Euro skeptics have long predicted the demise of the European Union. Rich and poor member states would not get along. Public finances would be in disarray. Clashing attitudes towards government and the economy would tear the union apart, even as it tried to assimilate former Soviet nations.

Then a funny thing happened in the 1990s: Poland and other newcomers outperformed.

The Polish economy seemed to represent the ultimate potential for capitalism unleashed. The scrappy former Soviet republic scored impressive growth as European trade with Asia and America expanded. Even Ireland got in on the act, benefiting from growth in technology markets and a pro-business tax structure.

To be sure, there were setbacks over treaty ratifications, public sector reform and other issues. But it was hard to argue with success, even if growth was beginning to slow. Thanks to EU wealth generation, globalization's defenders looked vindicated as it all appeared to be working out.

That is, until a collapsing real estate bubble turned deadly by Wall Street financial alchemy paralyzed the global credit markets.

Europe's vanguard nations suddenly looked vulnerable; real estate collapsed, banks and even nations defaulted, unemployment spiked and the euro skeptics grew louder.

But if the credit crisis revealed the EU's economic weakness, it also showed the union's political strength. Iceland, Turkey, Serbia, and Croatia have all lined up for membership. The Lisbon Treaty has been ratified by all member states.

Now we wonder: how will the region fare in 2010?

While European equity markets recovered nicely in 2009, Greek and Spanish debt downgrades are still hanging over the region, as is a threat that Britain’s sovereign rating may follow. There is also the prospect of further bank insolvencies.

Equally worrisome for Europe's politicians: a recent European Commission report predicting that unemployment will rise to over 10% by the end of the year. It currently stands at around 9.8%.

Compounding the problem, Europe's 20-some million jobless are not evenly spread throughout the union; for example, over 40% of Spain's young people are out of work. Spain's leaders no doubt recall the specter of angry immigrants rioting in the streets of France and would like to avoid similar unrest.

Meanwhile, like Ebenezer Scrooge on Christmas day, the IMF seems to have been scared in to crafting a kinder, gentler approach to economic reform, at least in Europe. A recent IMF report recommended that euro zone policies "should include steps to support credit, for example through preemptive recapitalization of viable banks".
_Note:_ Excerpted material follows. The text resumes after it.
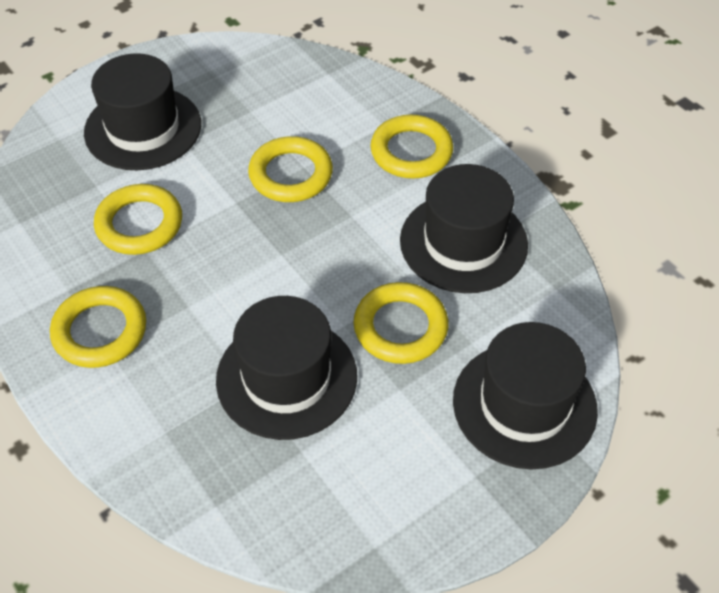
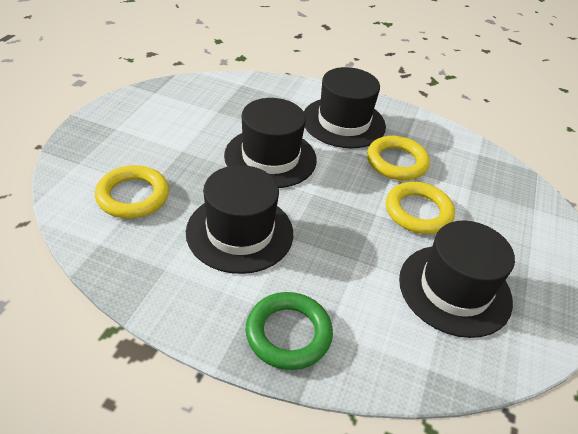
green ring: none = 0 -> [246,292,333,370] = 1
yellow ring: [50,286,146,368] [94,184,182,255] [248,136,333,202] [353,282,449,364] [370,114,453,179] = 5 -> [95,165,169,219] [367,136,430,180] [386,182,455,234] = 3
In the case of EU candidate Latvia, an uncharacteristically generous IMF has given its blessing for fiscal deficits to 13 percent of GDP. The Baltic nation will also be allowed to retain its euro currency peg.

But even with IMF assistance, Europe's rising unemployment is probably bearish for the euro and bullish for the US dollar. High quality European stocks could benefit. The euro zone may continue to struggle in 2010, but could see some relief from a weaker currency, an American recovery, and strong Asian growth.

As for Poland, youth unemployment is 21.2 percent, down from over 35 percent a few years ago according to the New York Times.